Todo lo que sé sobre el tiempo lo aprendí del fútbol. Sobreviviendo en la Zona Cesarini, penando en los descuentos, pidiendo la hora. El reloj es subjetivo. Los futbolistas nunca ven llegar el final, siempre piensan que su hora les llega demasiado pronto. Por eso los jugadores que tuvieron que retirarse antes de lo soñado están hechos de una pasta especial.

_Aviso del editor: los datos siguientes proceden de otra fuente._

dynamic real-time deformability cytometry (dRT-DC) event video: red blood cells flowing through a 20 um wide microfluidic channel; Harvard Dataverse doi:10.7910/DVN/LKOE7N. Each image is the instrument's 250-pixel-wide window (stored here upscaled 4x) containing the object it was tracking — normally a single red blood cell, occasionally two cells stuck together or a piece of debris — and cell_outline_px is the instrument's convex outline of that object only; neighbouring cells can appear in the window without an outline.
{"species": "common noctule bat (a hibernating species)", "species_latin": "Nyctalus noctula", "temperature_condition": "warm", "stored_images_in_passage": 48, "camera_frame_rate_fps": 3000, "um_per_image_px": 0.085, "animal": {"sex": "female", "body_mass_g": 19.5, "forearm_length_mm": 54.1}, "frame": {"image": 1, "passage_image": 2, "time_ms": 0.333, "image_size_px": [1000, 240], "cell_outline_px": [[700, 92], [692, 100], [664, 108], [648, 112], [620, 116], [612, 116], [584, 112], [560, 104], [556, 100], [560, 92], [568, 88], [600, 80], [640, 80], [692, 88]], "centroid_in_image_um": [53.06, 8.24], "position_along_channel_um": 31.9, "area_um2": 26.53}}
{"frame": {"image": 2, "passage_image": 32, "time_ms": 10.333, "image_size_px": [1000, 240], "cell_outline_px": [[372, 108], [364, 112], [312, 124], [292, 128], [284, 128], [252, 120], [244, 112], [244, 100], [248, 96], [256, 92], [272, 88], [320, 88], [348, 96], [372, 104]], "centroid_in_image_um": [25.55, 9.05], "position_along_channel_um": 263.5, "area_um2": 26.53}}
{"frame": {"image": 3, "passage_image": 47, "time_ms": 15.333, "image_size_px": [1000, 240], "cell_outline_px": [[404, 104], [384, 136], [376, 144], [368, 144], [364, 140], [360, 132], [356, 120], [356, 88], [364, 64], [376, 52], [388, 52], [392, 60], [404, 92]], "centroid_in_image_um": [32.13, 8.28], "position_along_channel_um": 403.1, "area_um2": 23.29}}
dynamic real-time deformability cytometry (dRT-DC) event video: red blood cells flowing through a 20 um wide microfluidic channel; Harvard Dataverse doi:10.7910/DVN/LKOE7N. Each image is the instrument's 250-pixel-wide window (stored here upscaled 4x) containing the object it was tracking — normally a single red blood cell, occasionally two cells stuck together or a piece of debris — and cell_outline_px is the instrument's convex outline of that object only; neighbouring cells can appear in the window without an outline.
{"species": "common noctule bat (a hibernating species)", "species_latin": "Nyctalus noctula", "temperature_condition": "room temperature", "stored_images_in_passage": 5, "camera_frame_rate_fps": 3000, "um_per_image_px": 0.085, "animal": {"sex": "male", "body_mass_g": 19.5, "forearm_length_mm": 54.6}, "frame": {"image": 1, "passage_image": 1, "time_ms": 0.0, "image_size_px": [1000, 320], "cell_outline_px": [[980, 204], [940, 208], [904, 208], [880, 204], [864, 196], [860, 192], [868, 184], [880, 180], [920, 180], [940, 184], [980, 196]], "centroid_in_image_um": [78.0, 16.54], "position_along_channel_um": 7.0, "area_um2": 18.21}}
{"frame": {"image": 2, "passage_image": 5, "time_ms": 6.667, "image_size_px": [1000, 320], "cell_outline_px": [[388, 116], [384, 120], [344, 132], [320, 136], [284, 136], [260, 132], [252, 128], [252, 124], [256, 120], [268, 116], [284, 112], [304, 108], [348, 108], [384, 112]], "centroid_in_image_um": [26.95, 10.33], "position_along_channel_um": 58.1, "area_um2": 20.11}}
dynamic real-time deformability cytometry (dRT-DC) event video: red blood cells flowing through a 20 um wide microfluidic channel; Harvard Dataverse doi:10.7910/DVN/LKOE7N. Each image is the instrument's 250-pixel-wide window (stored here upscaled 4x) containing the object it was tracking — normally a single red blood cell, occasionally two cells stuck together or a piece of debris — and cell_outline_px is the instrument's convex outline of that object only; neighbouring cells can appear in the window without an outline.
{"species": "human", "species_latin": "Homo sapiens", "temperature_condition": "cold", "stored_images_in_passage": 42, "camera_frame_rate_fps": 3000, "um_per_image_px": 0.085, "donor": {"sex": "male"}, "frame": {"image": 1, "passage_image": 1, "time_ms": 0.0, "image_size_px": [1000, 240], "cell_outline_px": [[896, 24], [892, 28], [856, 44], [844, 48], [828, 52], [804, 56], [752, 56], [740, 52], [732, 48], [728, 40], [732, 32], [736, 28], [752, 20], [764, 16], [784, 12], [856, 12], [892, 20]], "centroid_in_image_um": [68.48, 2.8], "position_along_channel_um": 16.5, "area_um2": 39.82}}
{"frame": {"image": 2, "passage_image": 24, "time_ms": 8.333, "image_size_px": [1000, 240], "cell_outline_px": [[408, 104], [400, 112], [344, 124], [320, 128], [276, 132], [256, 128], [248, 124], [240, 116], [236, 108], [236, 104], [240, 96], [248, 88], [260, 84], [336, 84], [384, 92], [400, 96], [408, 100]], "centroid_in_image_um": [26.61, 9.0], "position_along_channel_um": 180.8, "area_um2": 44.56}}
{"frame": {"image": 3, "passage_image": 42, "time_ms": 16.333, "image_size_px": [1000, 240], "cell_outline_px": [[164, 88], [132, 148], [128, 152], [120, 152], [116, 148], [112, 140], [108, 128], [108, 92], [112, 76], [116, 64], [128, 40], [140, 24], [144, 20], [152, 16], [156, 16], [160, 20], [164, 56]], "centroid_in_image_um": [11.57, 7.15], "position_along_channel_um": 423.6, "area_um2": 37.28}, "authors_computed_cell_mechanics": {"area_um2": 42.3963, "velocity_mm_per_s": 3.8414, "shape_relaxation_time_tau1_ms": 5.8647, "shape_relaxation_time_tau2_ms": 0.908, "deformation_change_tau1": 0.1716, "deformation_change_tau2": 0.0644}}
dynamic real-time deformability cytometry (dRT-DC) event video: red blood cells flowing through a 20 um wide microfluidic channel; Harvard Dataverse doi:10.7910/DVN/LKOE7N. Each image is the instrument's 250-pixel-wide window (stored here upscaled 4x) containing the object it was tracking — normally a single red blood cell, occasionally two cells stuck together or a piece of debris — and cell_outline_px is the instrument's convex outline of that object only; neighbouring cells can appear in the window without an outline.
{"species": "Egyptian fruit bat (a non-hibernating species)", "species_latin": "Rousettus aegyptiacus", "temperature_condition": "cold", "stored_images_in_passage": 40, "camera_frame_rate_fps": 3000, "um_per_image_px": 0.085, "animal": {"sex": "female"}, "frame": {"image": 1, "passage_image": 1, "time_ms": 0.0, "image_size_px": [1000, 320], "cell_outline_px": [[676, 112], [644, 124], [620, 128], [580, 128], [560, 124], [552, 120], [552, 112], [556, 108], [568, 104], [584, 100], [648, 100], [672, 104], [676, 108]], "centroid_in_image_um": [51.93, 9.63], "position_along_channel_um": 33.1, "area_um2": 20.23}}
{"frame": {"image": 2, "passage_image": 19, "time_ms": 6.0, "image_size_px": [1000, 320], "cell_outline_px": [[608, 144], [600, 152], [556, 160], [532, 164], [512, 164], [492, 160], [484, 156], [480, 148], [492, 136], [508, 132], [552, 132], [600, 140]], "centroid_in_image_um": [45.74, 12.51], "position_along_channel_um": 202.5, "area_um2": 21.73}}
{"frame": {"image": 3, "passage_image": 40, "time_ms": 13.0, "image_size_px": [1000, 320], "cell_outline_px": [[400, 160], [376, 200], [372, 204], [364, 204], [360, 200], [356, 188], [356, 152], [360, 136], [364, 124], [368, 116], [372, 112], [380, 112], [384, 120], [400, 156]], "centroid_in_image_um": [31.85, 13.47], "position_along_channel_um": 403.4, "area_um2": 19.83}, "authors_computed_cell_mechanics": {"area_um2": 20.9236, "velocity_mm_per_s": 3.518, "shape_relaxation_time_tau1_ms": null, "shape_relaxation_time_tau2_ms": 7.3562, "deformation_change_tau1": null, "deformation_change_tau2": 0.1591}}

He buscado pistas para reconocer al Ancelotti de hoy en el cromo Panini del Ancelotti con cara de acelga del Mundial'86, donde no jugó un solo minuto, o en la crónica de la lesión que le apartó de la final que la Roma perdió a penaltis contra el Liverpool, o en el descanso del 3-3 de Estambul entrenando al Milan (otra vez los reds). Incluso en su cameo en un partido entre el cielo y el infierno en la película del Don Camilo de Terence Hill. Sin Bud Spencer, con Don Peppone. Pero ni siquiera aquel pacto con un diablo rojo (y comunista) explica por qué Carletto siempre supo esperar la revancha.

Carlo Ancelotti, anoche en San Mamés.

Carlo Ancelotti está al dente desde su último partido, con una rodilla hecha trizas tras otro encuentro de la vieja Copa de Europa contra el Malinas, aquel equipo que ganó la Recopa colgado de la portería de Preud'homme. Clave en las dos orejonas de Sacchi (con una sola Liga, como Brian Clough y su Forest), acabó de sentar las bases de su estoica figura en Foggia, con el Milan de Capello. En el viejo Pino Zacheria, Ancelotti volvía a ser titular en el último partido del curso, una vuelta entera después, con la duda de cuál sería su futuro. En el partido anterior, saliendo del banquillo en San Siro, marcó dos goles al Hellas Verona. Quizá tenía todavía tiempo. Al descanso, palmaban 2-1, y su cuerpo dijo basta. Ya sin él, los rossoneri remontaron 2-8. Carletto se fue a su casa cojo. No volvió a jugar. Sin dramas, con 32 años, tras dos temporadas jugando cada vez menos, con dolor, escuchando el tic-tac de su western vital, Hasta que llegó su hora. Venció al canguelo como un héroe de Consuelo Armijo, afrontó el abismo que llega con la retirada y empezó a mascar el chicle de la paciencia que le lleva al éxito de no tener nunca miedo al fracaso.